=== Dataset records ===
↓
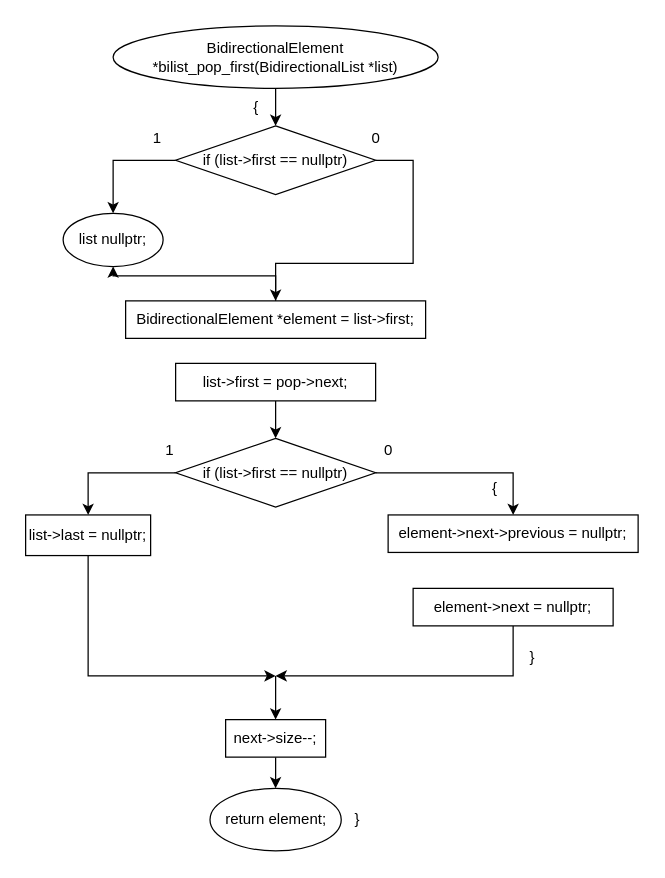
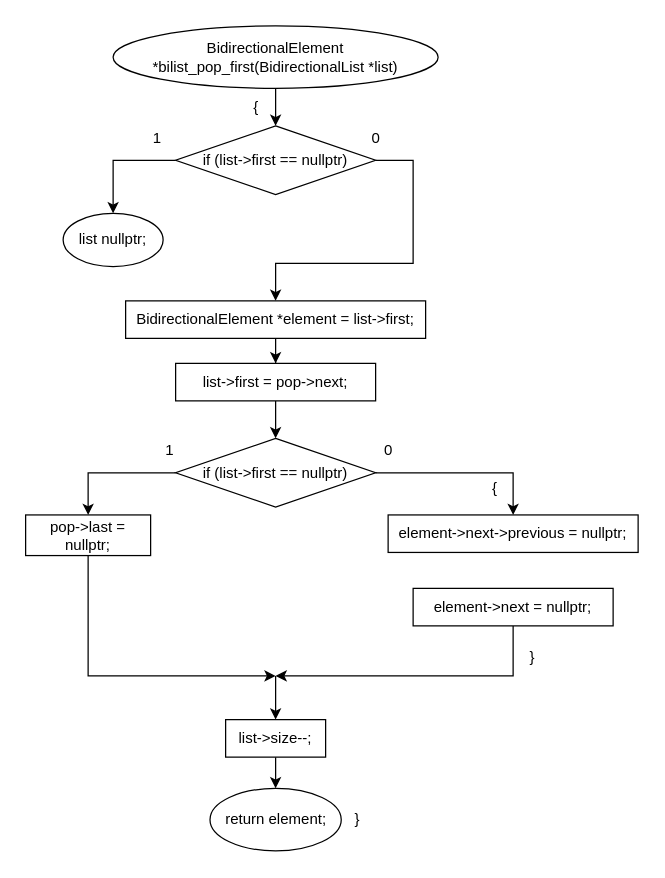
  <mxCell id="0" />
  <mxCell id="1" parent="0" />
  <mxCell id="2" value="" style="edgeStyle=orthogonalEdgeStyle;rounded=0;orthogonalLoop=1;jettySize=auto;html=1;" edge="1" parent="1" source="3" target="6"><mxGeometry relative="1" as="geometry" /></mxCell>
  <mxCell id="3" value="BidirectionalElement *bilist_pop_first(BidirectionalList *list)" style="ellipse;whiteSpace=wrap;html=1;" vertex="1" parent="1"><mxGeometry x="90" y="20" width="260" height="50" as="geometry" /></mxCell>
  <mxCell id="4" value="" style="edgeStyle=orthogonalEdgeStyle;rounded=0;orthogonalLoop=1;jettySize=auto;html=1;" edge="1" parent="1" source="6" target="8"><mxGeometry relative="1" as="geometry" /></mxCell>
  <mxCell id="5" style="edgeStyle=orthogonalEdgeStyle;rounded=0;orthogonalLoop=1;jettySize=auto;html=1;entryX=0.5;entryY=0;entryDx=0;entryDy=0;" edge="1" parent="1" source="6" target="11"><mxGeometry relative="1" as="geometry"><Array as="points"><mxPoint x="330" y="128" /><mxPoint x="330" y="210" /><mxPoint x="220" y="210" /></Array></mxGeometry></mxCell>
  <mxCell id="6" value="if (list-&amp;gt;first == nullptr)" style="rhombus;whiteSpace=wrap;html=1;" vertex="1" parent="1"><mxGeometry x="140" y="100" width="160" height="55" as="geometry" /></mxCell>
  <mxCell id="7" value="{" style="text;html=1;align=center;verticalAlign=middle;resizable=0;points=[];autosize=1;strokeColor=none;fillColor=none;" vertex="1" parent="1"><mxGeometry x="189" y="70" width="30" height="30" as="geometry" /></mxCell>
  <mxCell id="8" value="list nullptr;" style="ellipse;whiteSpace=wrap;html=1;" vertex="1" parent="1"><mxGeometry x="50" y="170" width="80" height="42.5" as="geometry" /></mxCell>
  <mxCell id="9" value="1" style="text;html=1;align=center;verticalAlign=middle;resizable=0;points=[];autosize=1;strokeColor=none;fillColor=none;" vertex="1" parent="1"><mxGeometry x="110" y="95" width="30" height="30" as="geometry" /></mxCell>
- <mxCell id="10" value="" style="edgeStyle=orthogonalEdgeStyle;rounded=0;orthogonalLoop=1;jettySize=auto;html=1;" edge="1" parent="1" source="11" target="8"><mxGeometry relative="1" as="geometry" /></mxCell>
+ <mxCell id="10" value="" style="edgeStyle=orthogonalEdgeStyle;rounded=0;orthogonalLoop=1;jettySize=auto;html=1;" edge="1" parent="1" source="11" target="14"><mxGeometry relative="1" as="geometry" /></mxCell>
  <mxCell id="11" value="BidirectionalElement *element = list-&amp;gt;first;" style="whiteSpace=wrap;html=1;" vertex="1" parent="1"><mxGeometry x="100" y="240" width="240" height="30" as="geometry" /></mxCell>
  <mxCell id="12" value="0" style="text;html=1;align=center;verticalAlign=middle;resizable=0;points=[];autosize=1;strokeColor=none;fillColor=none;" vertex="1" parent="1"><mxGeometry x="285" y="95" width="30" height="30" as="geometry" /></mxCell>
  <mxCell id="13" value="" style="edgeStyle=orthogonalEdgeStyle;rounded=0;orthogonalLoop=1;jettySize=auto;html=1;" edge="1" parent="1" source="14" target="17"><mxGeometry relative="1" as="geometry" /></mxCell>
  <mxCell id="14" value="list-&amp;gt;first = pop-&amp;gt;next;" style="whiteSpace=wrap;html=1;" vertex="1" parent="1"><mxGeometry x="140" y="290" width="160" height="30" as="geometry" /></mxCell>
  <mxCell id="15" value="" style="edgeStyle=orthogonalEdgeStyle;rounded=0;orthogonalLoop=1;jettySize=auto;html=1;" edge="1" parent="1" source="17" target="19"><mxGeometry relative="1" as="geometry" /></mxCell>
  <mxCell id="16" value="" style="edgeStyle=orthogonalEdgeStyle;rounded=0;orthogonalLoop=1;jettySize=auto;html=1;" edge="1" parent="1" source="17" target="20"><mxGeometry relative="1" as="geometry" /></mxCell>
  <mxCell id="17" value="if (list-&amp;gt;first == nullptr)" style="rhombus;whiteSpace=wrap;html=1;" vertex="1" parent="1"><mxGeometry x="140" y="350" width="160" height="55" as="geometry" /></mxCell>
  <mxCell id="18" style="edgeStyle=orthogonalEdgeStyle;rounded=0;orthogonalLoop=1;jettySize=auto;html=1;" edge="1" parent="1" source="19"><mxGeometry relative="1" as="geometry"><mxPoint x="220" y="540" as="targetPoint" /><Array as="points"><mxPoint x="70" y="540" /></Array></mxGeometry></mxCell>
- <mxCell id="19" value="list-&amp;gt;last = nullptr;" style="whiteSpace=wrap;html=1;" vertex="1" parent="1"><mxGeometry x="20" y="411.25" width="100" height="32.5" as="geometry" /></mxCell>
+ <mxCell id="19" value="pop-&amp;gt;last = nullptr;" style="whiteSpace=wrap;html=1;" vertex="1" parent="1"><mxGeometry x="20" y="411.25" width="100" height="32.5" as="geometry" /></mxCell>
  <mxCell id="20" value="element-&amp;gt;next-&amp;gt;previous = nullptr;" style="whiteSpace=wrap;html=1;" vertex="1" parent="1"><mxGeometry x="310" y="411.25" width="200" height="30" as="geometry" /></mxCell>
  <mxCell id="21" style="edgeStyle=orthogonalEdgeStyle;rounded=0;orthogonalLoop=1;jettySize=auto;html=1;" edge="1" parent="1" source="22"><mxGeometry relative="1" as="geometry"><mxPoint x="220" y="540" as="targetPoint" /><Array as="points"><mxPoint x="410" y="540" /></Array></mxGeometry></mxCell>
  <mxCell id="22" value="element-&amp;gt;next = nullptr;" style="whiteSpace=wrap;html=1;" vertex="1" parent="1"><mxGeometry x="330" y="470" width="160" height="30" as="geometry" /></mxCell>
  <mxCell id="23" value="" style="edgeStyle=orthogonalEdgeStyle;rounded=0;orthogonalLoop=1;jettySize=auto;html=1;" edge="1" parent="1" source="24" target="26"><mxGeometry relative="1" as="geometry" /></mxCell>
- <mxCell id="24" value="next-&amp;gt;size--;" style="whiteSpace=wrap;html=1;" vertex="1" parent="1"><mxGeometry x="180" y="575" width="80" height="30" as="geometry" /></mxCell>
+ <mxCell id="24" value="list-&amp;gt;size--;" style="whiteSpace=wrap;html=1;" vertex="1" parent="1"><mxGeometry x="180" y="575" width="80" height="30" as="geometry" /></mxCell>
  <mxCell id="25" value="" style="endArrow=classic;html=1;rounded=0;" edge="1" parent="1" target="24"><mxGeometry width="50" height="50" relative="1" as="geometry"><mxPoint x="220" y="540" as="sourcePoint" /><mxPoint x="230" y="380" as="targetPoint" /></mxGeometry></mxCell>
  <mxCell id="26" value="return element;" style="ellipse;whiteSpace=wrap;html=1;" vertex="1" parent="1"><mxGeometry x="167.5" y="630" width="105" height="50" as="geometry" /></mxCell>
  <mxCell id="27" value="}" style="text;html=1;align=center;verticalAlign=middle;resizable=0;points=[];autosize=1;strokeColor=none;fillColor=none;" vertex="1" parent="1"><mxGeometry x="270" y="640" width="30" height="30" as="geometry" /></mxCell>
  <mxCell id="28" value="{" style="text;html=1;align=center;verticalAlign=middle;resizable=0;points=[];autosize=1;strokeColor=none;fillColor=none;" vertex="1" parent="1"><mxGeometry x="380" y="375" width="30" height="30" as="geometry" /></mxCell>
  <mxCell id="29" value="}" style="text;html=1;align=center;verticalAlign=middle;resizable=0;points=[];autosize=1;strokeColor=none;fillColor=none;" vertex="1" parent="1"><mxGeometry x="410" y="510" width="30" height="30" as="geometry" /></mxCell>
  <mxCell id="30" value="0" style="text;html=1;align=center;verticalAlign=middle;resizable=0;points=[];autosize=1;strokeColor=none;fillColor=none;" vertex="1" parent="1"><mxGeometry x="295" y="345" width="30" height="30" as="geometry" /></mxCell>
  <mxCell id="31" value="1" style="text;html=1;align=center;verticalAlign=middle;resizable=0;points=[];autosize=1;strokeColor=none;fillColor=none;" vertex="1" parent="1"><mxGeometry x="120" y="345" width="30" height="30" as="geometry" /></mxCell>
↑
=== GIVEN INSTRUCTION ===
How many lines in the records contain the string "last"? Case counts, so give only the number.

=== SOLUTION FOR THIS TASK ===
2